過保護な彼に愛されすぎてます。


「とってないよ。だって、むやみに他の子傷つけると奈央ちゃん怒って口聞いてくれなくなるし。
それに、モデル始めてから、そういうのは気を付けるようになったから平気。人気商売だってことは俺だってわかってるし」

まぁ、それもそうか、と思いながら聞いていると「相手から咬みついてきたら話も別だけどね」と付け足され、やれやれと思う。

でも、私だって喧嘩を売られたら買うし、高校のときだって、郁巳くんが現れなかったら言い返してたから、注意はしないことにする。

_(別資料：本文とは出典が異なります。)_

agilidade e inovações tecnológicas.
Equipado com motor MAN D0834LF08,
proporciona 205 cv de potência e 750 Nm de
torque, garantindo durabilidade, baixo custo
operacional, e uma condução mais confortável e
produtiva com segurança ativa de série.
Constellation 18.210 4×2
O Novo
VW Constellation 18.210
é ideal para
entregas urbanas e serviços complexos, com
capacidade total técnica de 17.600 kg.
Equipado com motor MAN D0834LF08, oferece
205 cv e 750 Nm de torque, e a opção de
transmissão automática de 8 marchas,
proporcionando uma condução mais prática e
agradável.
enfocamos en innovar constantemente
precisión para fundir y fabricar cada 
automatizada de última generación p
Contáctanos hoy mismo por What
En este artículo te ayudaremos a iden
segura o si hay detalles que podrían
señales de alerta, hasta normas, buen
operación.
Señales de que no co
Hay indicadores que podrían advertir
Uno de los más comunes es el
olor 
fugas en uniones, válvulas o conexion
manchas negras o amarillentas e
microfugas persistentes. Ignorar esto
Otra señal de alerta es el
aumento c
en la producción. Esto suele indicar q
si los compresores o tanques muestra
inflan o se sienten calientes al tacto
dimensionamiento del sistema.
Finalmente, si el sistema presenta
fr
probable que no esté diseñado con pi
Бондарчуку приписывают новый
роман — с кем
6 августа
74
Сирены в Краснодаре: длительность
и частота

気が強いのも、雑誌の写真から伝わってくる郁巳くんの魅力に繋がっているような気もするし。

「世渡り上手だもんね」
「まぁね。上手くパターンを使い分ければいいんだって気付いてからは、かなり楽」

そう笑う郁巳くんをじっと見て「ねぇ、郁巳くん」と呼ぶ。

「郁巳くんは、まだ人が怖い? 郁巳くんの外見だけを見て近づいてきてる人しか、周りにいないって思ってる?」

『そのうち、郁巳くんの外側だけじゃなくて、中まで見て好きになってくれる人が現れて、そしたら郁巳くんも寂しくなくなるよ』

いつか言った言葉を思い出しながら聞くと、郁巳くんは真顔のまま少し黙った。
それから、ゆっくりと微笑む。

「いないかな。いないし……いらないとも思ってる」
「……そう」

寂しそうな瞳に相槌を打つと、郁巳くんが言う。

「だから、俺は一生、奈央ちゃんだけでいいよ」

『じゃあ、それまで奈央ちゃん、傍にいてくれる?』
十年近く前にした約束が、重なって聞こえた気がした。


郁巳くんと私は、言うなれば幼なじみだ。

だけど、そこにはたぶん、依存だとか、そういう要素も加わってしまっていて……歪んでる。